The increasing interest in the emerging field of Bioinspired Materials have advanced a large diversity of areas of materials science from nano/micro-structures to mechanics and physics. The appealing dynamic characters of biological and synthetic systems have become a recent focus of the field. The complex out-of-equilibrium features underlie the interactions of many important aspects including molecular to macroscopic level transduction of (bio)chemical, mechanical, optical, electrical signals, and fluid-solid interactions in hierarchical architectures.
Recent findings in synthesis, engineering and application of dynamic materials that mimic, or are enabled by, biological systems will be presented in this symposium. Nature exhibits functions, such as muscle contraction, self-healing, and camouflage, which use dynamic or out-of-equilibrium chemistry, mechanics, optics, and surface interactions that are currently still superior to synthetic approaches. With the aim to understand the dynamics of biosystems and stipulate designs toward effective biomimicry and bioinspiration, a large range of research deals with molecular/micro-mechanics, experimental and numerical methods at the micro- and nano-length scale, creating 'living materials' that exhibit the "life-like" properties mentioned above.

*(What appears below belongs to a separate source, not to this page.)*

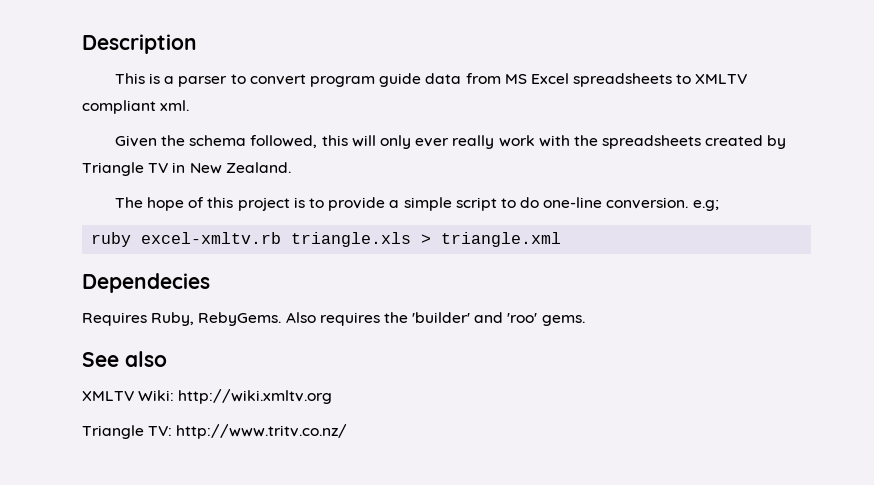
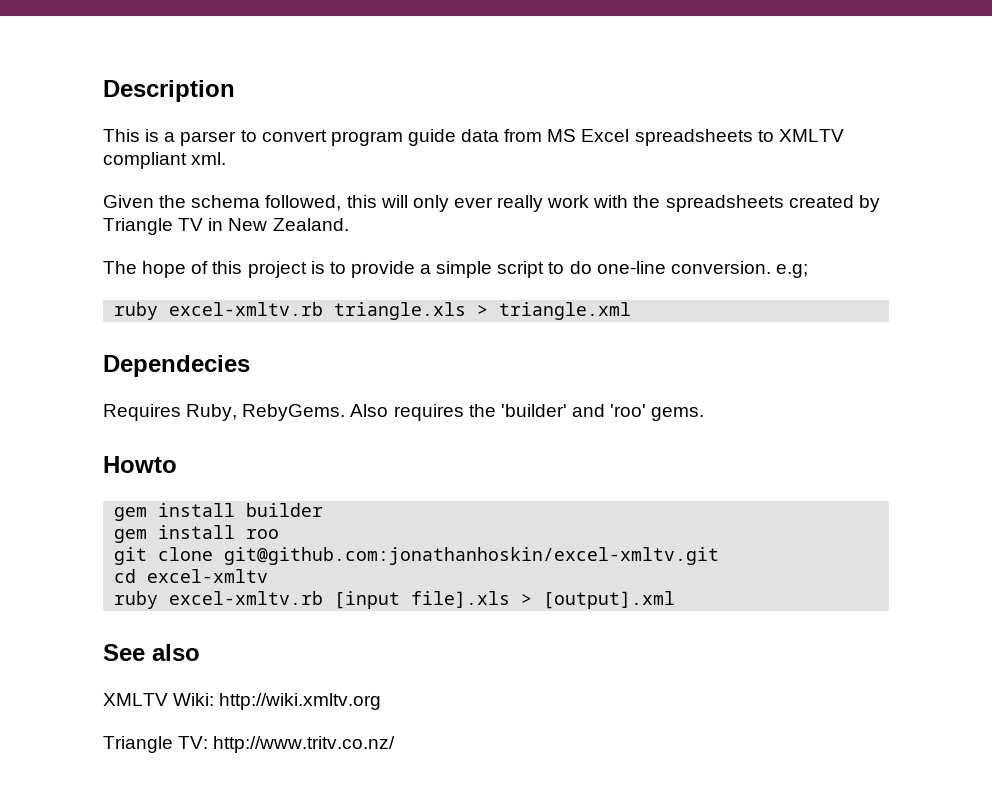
(585, 320) none -> [103,456,177,473] [114,503,324,521] [114,525,280,543] [114,547,720,565] [114,569,269,583] [114,591,676,609] // Howto // gem install builder // gem install roo // git clone git@github.com:jonathanhoskin/excel-xmltv.git // cd excel-xmltv // ruby excel-xmltv.rb [input file].xls > [output].xml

This symposium attempts to provide a forum that brings together materials scientist, chemists, and synthetic biologists, and where new concepts of synthesis, characterization, fabrication, and computational modeling will merge. More specifically, the symposium will focus on synthesis, assembly, mechanics, optics, surfaces and interfaces of bioinspired, dynamic materials. The presentation of advances in this emerging field will promote the discussion of the latest ideas on their applications to sensing, drug delivery, soft robotics, smart optics and electronics, and energy harvesting.